The Enrich API is useful when a plain search result list is not enough and you want curated context for a topic.

In `kagiPro`, this is split into two constructors:

- `query_enrich_web()` for web context.
- `query_enrich_news()` for news context.

The execution flow is identical for both.

## Create the connection once

```r
library(kagiPro)

conn <- kagi_connection(
  api_key = function() keyring::key_get("API_kagi")
)
```

## Build web and news enrich queries

Assume you are tracking biodiversity policy from institutional sources.

```r
q_web <- query_enrich_web(
  query = "open data portals",
  site = "gov",
  expand = FALSE
)

q_news <- query_enrich_news(
  query = "biodiversity policy",
  expand = FALSE
)
```

Both constructors return named lists, so single and batch execution share the same interface.

## Execute a focused run for each enrich type

```r
out_web <- "enrich_web"
dir.create(out_web, recursive = TRUE, showWarnings = FALSE)

kagi_request(
  connection = conn,
  query = q_web[[1]],
  output = out_web,
  overwrite = TRUE
)
```

```r
out_news <- "enrich_news"
dir.create(out_news, recursive = TRUE, showWarnings = FALSE)

kagi_request(
  connection = conn,
  query = q_news[[1]],
  output = out_news,
  overwrite = TRUE
)
```

At this stage you have two independent JSON collections, one for web context and one for news context.
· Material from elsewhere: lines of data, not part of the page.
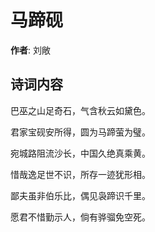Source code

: # 马蹄砚

**作者**: 刘敞

## 诗词内容

巴巫之山足奇石，气含秋云如黛色。

君家宝砚安所得，圆为马蹄萤为璧。

宛城路阻流沙长，中国久绝真乘黄。

惜哉逸足世不识，所存一迹犹形相。

鄙夫虽非伯乐比，偶见袅蹄识千里。

愿君不惜勤示人，倘有骅骝免空死。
## Move to a thematic batch workload

For recurring monitoring, prepare a topic vector and run it as a batch.

```r
q_news_batch <- query_enrich_news(
  query = c("biodiversity", "ecosystem restoration", "nature finance"),
  expand = TRUE
)

kagi_request(
  connection = conn,
  query = q_news_batch,
  output = "enrich_news_batch",
  overwrite = TRUE,
  workers = 2
)
```

This pattern is well suited for weekly or monthly trend snapshots.

## Handle request failures without losing the whole run

If you want long jobs to continue when one request fails:

```r
kagi_request(
  connection = conn,
  query = q_news_batch,
  output = "enrich_news_batch_safe",
  overwrite = TRUE,
  workers = 2,
  error_mode = "write_dummy"
)
```

Failed requests are written as dummy JSON with `data = null` plus an `error` block, and the function emits warnings.

## Convert enrich output to parquet

```r
kagi_request_parquet(
  input_json = "enrich_news_batch",
  output = "enrich_news_batch_parquet",
  overwrite = TRUE
)
```

Use parquet when you want to join enrich data with other tables or build reproducible reports.

## Operational recommendations

- Keep web and news outputs in separate directories.
- Start with `workers = 1` during debugging, then increase.
- Keep raw JSON as the source of truth, and regenerate parquet as needed.